Le Parlement a adopté, le 26 juillet, un projet de loi remanié sur la gestion sanitaire. S’il supprime, pour les salariés concernés par la vaccination obligatoire, le “motif de licenciement automatique” pour pass sanitaire non valide, il permet à la place de suspendre le contrat de travail. En outre, les employeurs pourront toujours licencier leurs salariés, pour d’autres motifs, nous expliquent Me Éric Rocheblave et Me Alexandre Frech, avocats aux Barreaux de Montpellier et de Paris.

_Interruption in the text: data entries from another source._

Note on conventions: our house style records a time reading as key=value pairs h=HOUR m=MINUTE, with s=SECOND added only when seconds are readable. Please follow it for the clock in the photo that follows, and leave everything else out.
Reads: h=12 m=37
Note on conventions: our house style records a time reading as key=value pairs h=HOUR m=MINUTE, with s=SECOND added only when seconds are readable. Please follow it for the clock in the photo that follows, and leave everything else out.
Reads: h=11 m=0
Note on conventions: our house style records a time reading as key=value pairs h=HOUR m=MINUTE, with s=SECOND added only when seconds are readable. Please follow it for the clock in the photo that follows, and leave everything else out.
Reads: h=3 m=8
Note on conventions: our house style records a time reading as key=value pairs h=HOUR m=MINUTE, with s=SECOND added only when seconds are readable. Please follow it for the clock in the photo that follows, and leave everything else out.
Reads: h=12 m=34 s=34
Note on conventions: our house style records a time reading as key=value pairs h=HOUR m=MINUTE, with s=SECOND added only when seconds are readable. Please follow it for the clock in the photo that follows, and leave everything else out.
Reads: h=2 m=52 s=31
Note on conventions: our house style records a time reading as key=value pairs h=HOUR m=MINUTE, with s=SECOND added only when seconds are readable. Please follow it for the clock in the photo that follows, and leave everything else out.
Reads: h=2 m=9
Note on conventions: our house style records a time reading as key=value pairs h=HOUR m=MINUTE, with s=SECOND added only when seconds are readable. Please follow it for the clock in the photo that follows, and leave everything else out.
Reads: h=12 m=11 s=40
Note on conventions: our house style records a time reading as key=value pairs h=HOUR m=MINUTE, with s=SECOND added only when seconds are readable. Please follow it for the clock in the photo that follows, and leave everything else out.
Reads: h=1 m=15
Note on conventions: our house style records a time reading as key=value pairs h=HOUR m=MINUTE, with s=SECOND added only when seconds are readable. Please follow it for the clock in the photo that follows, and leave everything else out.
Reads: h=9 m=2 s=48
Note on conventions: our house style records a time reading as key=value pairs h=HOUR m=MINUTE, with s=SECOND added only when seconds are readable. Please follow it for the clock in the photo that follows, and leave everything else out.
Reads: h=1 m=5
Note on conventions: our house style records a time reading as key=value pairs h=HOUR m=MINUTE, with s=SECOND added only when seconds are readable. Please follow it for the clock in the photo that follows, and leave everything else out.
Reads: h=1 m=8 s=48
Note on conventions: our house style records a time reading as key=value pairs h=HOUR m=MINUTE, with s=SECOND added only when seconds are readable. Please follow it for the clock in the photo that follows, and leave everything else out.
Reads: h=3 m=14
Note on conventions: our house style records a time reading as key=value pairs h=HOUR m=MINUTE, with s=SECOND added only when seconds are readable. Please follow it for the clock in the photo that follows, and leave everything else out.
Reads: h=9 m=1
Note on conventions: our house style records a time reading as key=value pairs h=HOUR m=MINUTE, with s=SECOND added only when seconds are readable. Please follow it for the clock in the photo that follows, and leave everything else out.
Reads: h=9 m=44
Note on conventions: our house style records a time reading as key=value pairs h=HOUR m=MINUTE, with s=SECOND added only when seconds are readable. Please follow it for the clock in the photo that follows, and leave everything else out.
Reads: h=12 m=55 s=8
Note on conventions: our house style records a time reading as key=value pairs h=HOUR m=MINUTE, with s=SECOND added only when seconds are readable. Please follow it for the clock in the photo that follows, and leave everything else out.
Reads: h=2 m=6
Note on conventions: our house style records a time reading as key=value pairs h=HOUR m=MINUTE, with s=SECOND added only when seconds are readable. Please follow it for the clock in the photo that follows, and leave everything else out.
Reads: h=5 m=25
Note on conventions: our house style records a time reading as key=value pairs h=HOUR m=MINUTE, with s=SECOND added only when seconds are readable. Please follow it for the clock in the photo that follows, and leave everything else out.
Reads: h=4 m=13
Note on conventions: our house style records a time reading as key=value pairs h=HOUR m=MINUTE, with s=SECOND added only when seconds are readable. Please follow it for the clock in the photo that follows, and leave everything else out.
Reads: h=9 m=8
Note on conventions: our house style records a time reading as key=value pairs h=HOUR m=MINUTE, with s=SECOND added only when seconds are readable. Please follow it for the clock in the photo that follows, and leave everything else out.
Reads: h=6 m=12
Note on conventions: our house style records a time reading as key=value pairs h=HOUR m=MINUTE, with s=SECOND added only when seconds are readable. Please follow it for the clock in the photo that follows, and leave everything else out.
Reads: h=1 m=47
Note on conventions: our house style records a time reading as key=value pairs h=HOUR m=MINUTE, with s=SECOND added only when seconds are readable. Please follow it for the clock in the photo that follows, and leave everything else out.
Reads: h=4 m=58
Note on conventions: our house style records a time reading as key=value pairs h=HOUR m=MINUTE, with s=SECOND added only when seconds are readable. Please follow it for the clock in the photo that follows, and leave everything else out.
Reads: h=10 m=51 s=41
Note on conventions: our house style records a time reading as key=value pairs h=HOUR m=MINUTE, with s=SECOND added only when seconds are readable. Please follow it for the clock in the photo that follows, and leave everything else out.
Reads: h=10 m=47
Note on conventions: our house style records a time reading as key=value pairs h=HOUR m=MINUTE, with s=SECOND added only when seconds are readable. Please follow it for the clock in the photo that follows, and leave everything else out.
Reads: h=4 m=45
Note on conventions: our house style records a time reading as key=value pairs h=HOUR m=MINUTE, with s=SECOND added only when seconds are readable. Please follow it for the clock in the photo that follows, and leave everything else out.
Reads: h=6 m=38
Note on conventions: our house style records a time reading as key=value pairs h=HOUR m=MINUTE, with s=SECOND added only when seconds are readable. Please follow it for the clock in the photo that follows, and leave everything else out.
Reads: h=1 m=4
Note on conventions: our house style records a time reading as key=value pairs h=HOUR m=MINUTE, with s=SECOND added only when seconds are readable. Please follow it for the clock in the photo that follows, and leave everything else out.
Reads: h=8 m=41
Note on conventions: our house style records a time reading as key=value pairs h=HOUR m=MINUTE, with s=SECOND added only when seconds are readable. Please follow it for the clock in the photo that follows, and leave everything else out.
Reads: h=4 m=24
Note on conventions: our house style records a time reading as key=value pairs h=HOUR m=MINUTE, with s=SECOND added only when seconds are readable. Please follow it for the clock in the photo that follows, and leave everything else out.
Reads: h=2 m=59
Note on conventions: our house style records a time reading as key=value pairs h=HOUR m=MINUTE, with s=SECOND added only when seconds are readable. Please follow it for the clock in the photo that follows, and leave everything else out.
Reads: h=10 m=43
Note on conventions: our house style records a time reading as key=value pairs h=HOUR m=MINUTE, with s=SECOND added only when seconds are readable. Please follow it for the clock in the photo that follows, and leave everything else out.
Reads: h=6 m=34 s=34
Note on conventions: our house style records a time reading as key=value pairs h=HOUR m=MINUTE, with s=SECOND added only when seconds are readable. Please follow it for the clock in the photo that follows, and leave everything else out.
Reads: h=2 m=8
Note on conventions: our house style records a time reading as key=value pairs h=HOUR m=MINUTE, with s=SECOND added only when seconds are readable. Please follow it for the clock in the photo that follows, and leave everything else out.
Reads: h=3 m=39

La suppression du motif de non-vaccination pour licencier les salariés “récalcitrants” garantit-elle à ces derniers la protection de leur emploi ?
Alexandre Frech : Tout ce qui met les citoyens dans une insécurité juridique n’est jamais bon à prendre. Un bon texte de loi doit définir l’ensemble des situations possibles. Celui-ci prévoyait une sanction claire, dans une situation tout aussi claire ; bien qu’elle pouvait prêter au débat. Or, sa version remaniée ne prévoit plus aussi clairement les sanctions en cas de non-vaccination. Le fait de ne pas présenter un pass sanitaire ne conduira-t-il plus du tout à des ruptures de contrat ? Aujourd’hui, sous réserve de la décision du conseil constitutionnel, la réponse est non.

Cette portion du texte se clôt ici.